Segment Open

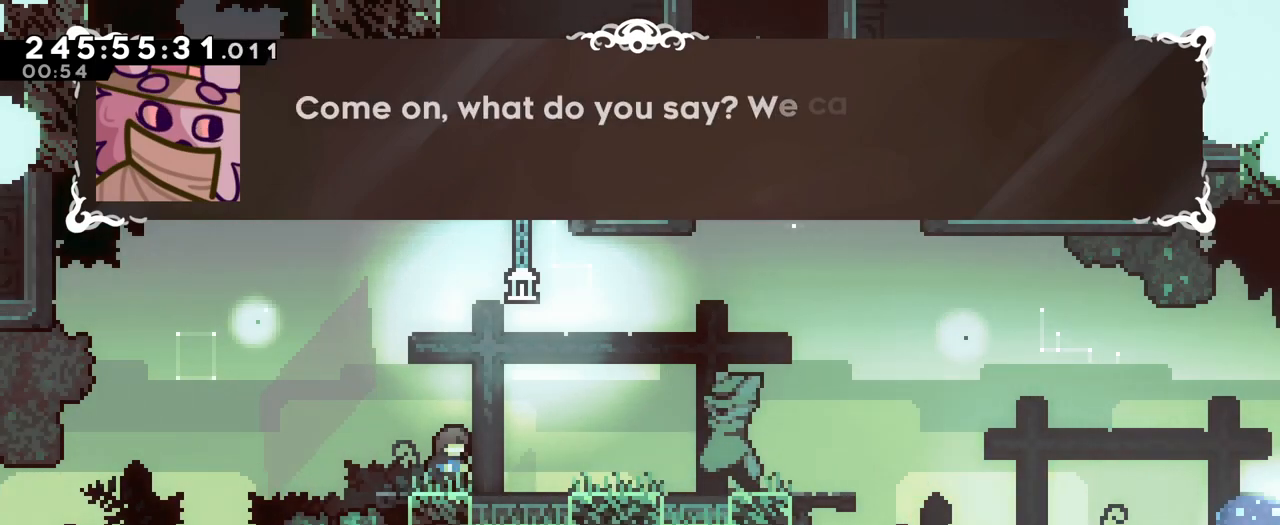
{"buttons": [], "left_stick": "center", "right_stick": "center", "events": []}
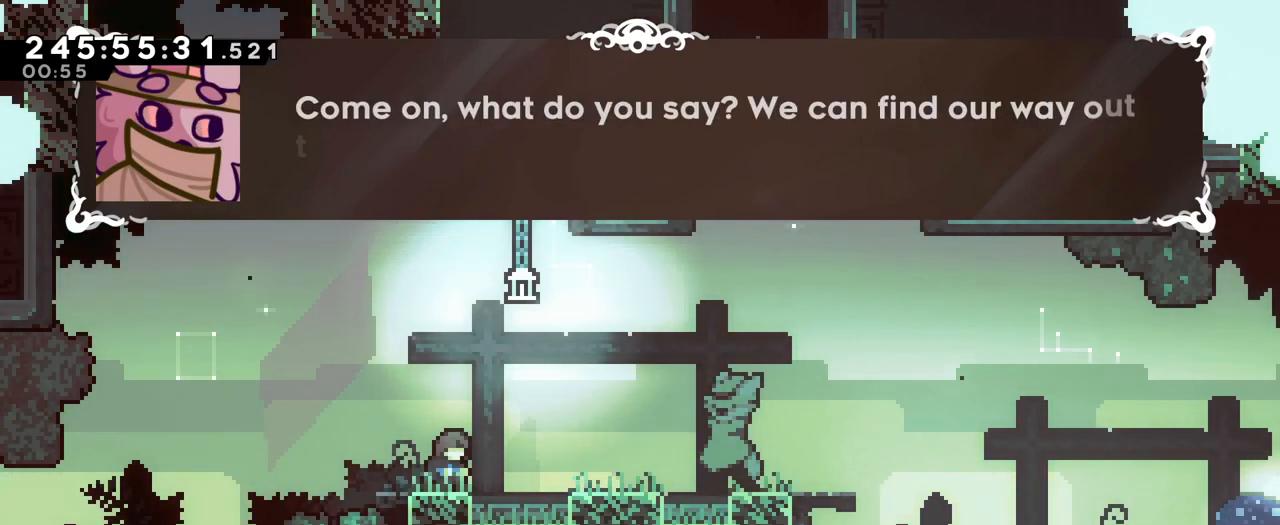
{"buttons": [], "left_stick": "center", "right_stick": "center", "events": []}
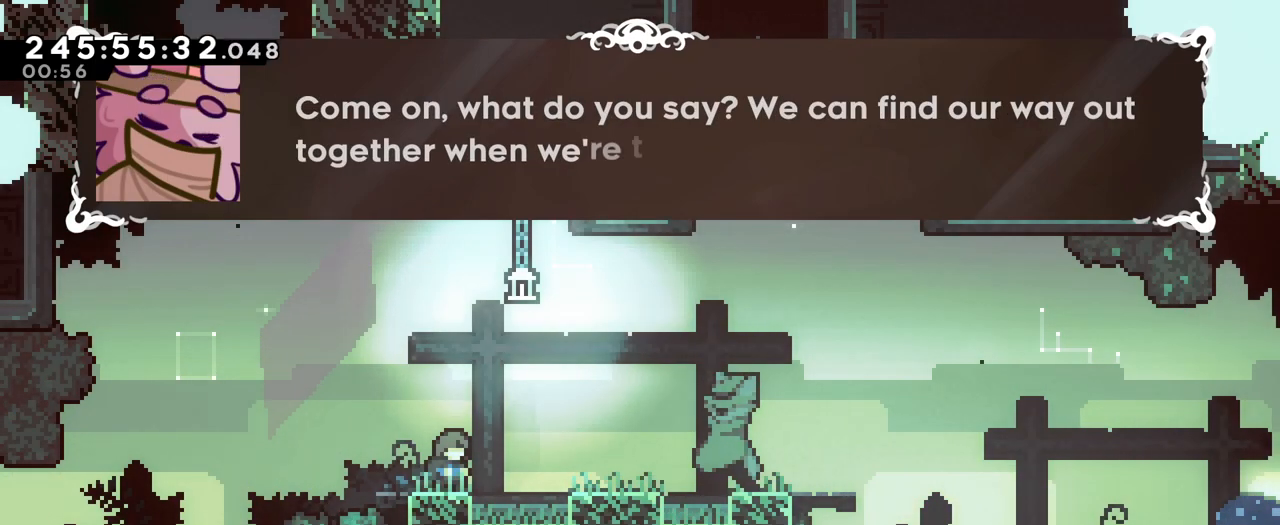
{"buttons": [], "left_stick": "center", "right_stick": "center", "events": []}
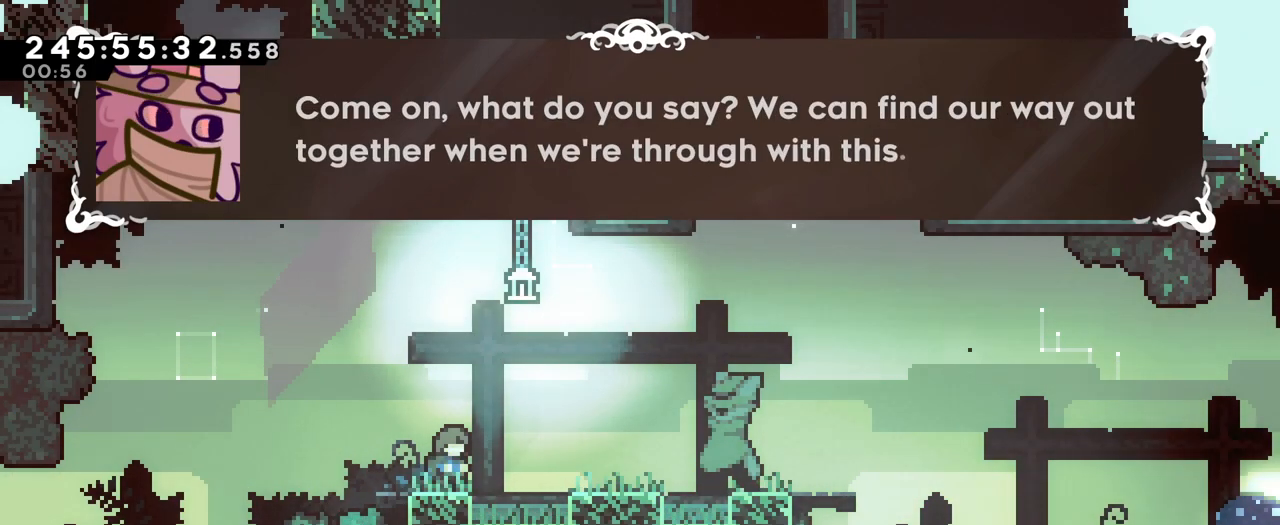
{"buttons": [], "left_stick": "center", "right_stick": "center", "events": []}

Segment Closed

**Your assignment:** Copy the lines above exactly. Do not include pictures.

**Solution to the problem:**
{"buttons": [], "left_stick": "center", "right_stick": "center", "events": []}
{"buttons": [], "left_stick": "center", "right_stick": "center", "events": []}
{"buttons": [], "left_stick": "center", "right_stick": "center", "events": []}
{"buttons": [], "left_stick": "center", "right_stick": "center", "events": []}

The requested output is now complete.